EXERCISE AIM: Starting at the first line of the records and stopping after the line that contains "36: (765, 379)", rewrite those lines with "images" renamed to "frames" and nothing else altered. Leave the pictures out of your answer.

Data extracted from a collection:

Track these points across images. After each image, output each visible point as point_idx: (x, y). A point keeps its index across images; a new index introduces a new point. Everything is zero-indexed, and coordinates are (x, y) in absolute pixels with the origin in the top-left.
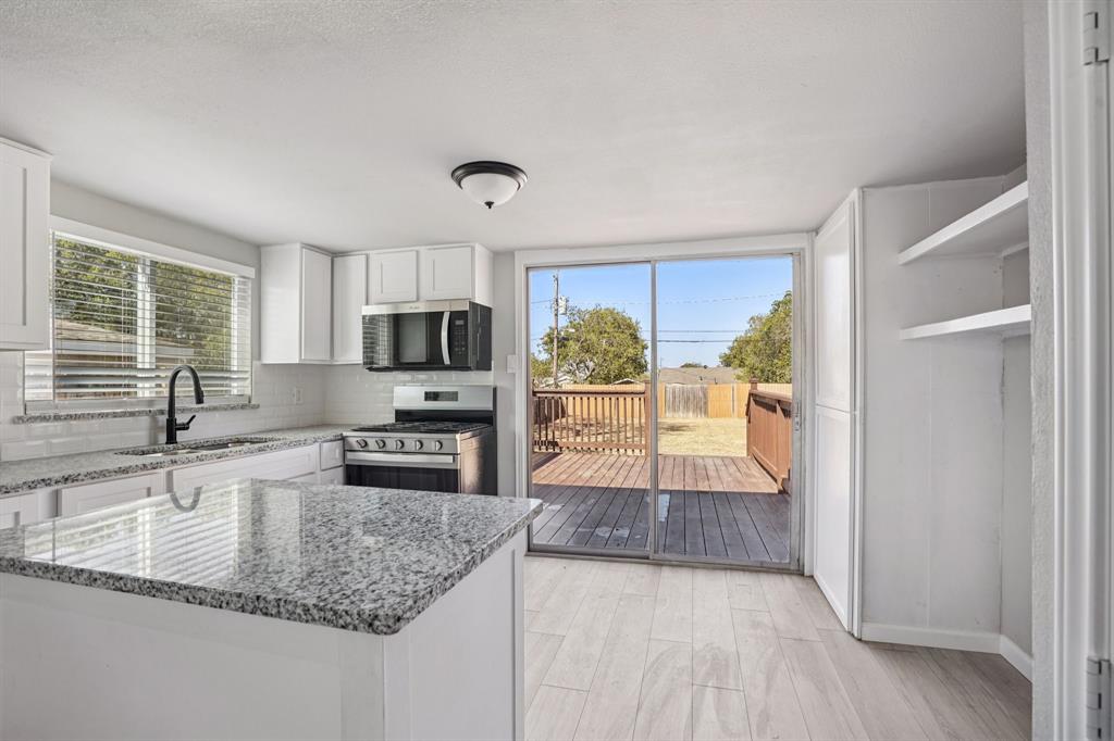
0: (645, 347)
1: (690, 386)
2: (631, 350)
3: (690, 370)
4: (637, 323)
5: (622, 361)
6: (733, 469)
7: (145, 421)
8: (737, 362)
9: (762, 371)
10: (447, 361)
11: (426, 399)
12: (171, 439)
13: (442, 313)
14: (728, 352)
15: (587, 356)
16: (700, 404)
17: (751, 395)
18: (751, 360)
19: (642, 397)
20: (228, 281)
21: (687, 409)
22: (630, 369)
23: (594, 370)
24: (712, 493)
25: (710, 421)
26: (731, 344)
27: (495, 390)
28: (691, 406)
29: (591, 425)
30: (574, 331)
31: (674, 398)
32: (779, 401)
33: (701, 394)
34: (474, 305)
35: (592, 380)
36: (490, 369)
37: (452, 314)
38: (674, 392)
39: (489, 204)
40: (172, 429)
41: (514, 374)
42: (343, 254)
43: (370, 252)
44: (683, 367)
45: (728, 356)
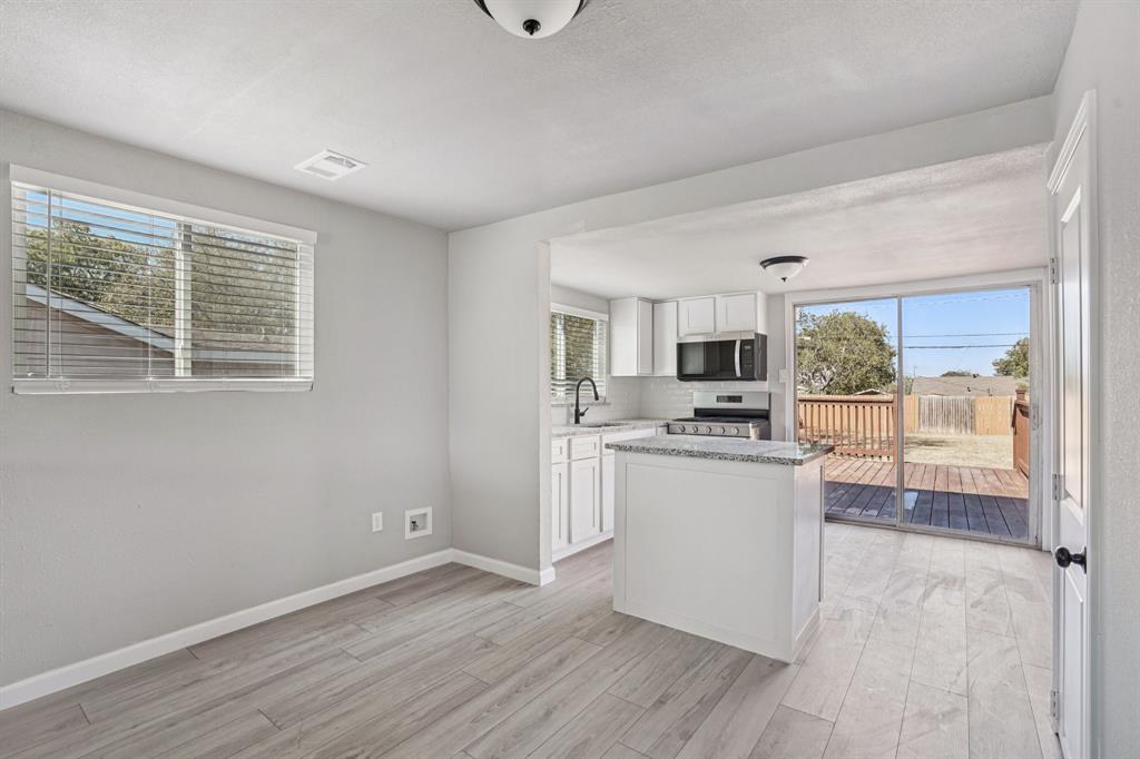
0: (892, 354)
1: (950, 398)
2: (876, 358)
3: (955, 379)
4: (883, 327)
5: (864, 370)
6: (992, 478)
7: (564, 410)
10: (738, 374)
11: (718, 402)
12: (577, 421)
13: (735, 342)
14: (1006, 357)
15: (824, 365)
16: (965, 418)
17: (1017, 405)
19: (890, 406)
20: (592, 323)
21: (947, 423)
22: (874, 378)
23: (831, 380)
24: (964, 495)
25: (978, 438)
26: (1011, 348)
27: (770, 395)
28: (952, 420)
29: (829, 437)
30: (809, 338)
31: (931, 410)
33: (966, 407)
34: (757, 335)
35: (828, 389)
36: (765, 379)
37: (742, 341)
38: (930, 405)
39: (784, 279)
40: (578, 415)
41: (784, 384)
42: (660, 301)
43: (680, 300)
44: (944, 375)
45: (1008, 364)
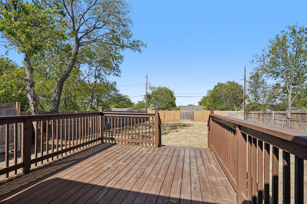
0: (175, 99)
1: (189, 111)
2: (170, 100)
3: (190, 106)
8: (204, 104)
9: (211, 107)
16: (192, 117)
17: (210, 116)
18: (208, 103)
21: (187, 119)
22: (170, 106)
23: (159, 106)
25: (195, 123)
26: (201, 99)
28: (189, 118)
31: (183, 115)
33: (192, 114)
38: (183, 113)
45: (201, 102)
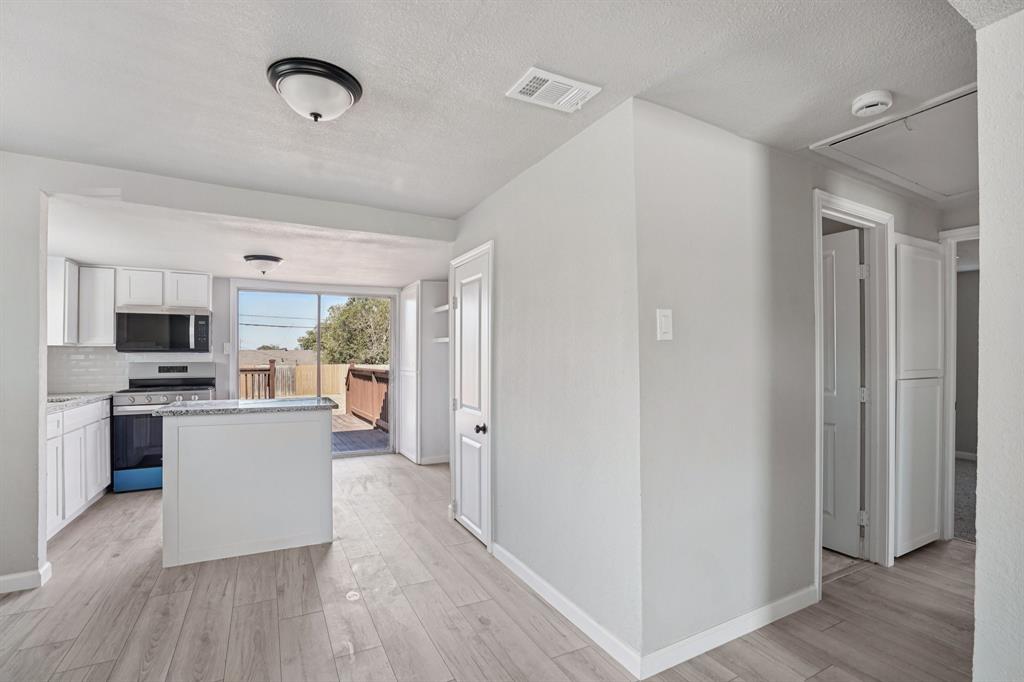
9: (341, 354)
10: (192, 346)
11: (160, 371)
13: (188, 316)
14: (307, 336)
17: (350, 370)
18: (331, 344)
19: (267, 373)
27: (215, 365)
28: (280, 385)
32: (374, 373)
33: (289, 374)
37: (196, 317)
39: (264, 272)
41: (228, 355)
42: (90, 265)
43: (118, 268)
44: (259, 349)
45: (308, 340)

RESULT OF THE TASK:
Track these points across frames. After each image, output each visible point as point_idx: (x, y). A point keeps its index across frames; a new index introduces a new point. Everything is zero-indexed, and coordinates are (x, y) in absolute pixels with the origin in the top-left.
0: (645, 347)
1: (690, 386)
2: (631, 350)
3: (690, 370)
4: (637, 323)
5: (622, 361)
6: (733, 469)
7: (145, 421)
8: (737, 362)
9: (762, 371)
10: (447, 361)
11: (426, 399)
12: (171, 439)
13: (442, 313)
14: (728, 352)
15: (587, 356)
16: (700, 404)
17: (751, 395)
18: (751, 360)
19: (642, 397)
20: (228, 281)
21: (687, 409)
22: (630, 369)
23: (594, 370)
24: (712, 493)
25: (710, 421)
26: (731, 344)
27: (495, 390)
28: (691, 406)
29: (591, 425)
30: (574, 331)
31: (674, 398)
32: (779, 401)
33: (701, 394)
34: (474, 305)
35: (592, 380)
36: (490, 369)
37: (452, 314)
38: (674, 392)
39: (489, 204)
40: (172, 429)
41: (514, 374)
42: (343, 254)
43: (370, 252)
44: (683, 367)
45: (728, 356)
0: (892, 354)
1: (950, 398)
2: (876, 358)
3: (955, 379)
4: (883, 327)
5: (864, 370)
6: (992, 478)
7: (564, 410)
10: (738, 374)
11: (718, 402)
12: (577, 421)
13: (735, 342)
14: (1006, 357)
15: (824, 365)
16: (965, 418)
17: (1017, 405)
19: (890, 406)
20: (592, 323)
21: (947, 423)
22: (874, 378)
23: (831, 380)
24: (964, 495)
25: (978, 438)
26: (1011, 348)
27: (770, 395)
28: (952, 420)
29: (829, 437)
30: (809, 338)
31: (931, 410)
33: (966, 407)
34: (757, 335)
35: (828, 389)
36: (765, 379)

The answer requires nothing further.